Святой штык-пенис, вагина —  Светлояр

 

Баня в европейской культуре место особое, парадоксальным образом — нечистое. Впрочем, что парадоксального? Входит в баню нечистые, выходят чистые, значит, грязь остаётся именно в ней. К тому же баня место скорее воды, сырости, это скорее прирученное болото. откуда и синонимичность «иди в баню» с «иди болотом». Баня ассоциируется и со смертью — ведь в одежде нуждаются только живые, мёртвые и моющиеся сраму не имут. После крещения древней Украины баня становится и местом обитания нечистой силы, резервацией дохристианских божеств. В Повесть Временных Лет на голубом глазу включают едкую византийскую (впрочем, сюжет бродит по всей Европе) юмореску, рисующую новгородскую баню средством умерщвления плоти.

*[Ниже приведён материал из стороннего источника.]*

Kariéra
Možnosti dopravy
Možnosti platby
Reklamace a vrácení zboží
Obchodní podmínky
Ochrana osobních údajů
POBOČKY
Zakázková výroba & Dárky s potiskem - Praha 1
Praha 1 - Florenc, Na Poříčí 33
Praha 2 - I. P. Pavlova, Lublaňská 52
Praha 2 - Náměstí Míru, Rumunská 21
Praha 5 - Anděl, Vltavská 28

Разумеется, при этом и храм — баня, «баня пакибытия» — не язычники придумали, богословы сочинили. Тут «баня», конечно, означает просто всякое очищение-крещение, но переход из одного мира в другой, из обычного в таинственный, совершается и в храме, где священник оказывается банщиком. Но в бане банщик — другой, и он даже священника сильнее. 

Замечательно, что уже не в древней Украине, а современной России баня оказывается местом, где сходится государственное и религиозное, военное и социальное. Попу тут противостоит обычно батрак, который приходит в баню ночевать. Ночёвка в бане формально не от хорошей жизни, больше негде, а по сути — баня и есть владение того, кому на земле ничего не дано во владение. Батрак в бане и поп, и архиерей. Поп приходит в баню с закуской и выпивкой, чтобы развлечься с барыней, но батрак его пугает лаем — и поп убегает. Выпивку, закуску и барыню употребляет батрак — в его бане-храме это его таинство, его причастие.

Баня выполняет роль очищения от лжи. В ней проявляется сущность человека. Поэтому начальство собирается в бане — этот ритуал был выработан большевиками, и духовенство в нём активно участвовало и продолжает участвовать, поскольку вывески сменились, но сущность ленинистской власти и механизмы функционирования не сменились.

Совсем изящен вариант, где в бане ночует не батрак, а солдат. Солдат ведь тоже батрак, «ратный труд на благо мира» это ведь не труд, разрушение, но подаётся-то как труд, а оплачивается так же скверно, как батрачество. К тому же унижение — доля как батрака, так и солдата.

Солдат, к тому же, по праву в храме нечистоты, потому что он, как ни крути, убийца. Кровь проливает. Это сатану тешит. В сказке солдат забирается в баню, где поп уже приготовил выпивку с закуской, всё выписывает и всем закусывает, «потом взял на блюдо нас…ал, а в бутылку нас…ал и залёг спать под полок». Под скамью — туда, где обитает «банник», дух бани, дух нечистый, некрещёный.

Поп и барыня (начальство церковное и светское) приходят, пробуют угощение и плюются, но всё же поп решает взять барыню «как солдаты на ученьи делают». Он бросается на неё с криком «Ура! Ура! За царя, за Русь святую!» — и тут выскакивает солдат, влюблённые убегают голыми, довольный солдат подбирает их одежду (продаст).

Святая Русь оказывается вовсе не Китежом, опускающимся в Светлояр, а пенисом, погружающимся в вагину.

Сюжет напоминает рассказ Роберта Шекли, в котором американцы выигрывают битву с сатаной при Армагеддоне, используя беспилотники (написан рассказ за треть века до появление реальных беспилотников) — и, когда ангелы с небес прилетают, чтобы вознести победителей к Богу, то возносят не генералов, а роботов. Если Святая Русь это не эротическая игра, а кровавая баня, если нужен солдат для Святой Руси, то солдат хозяин, а баре и попы, барыни и попадьи могут убираться прочь. Святая Русь есть Русь сатанинская, Русь нечистая, Русь ада, а не рая.

Карикатура Моора, крылатые броненосцы явно отсылают к крылатым пенисам из искусства XIX века.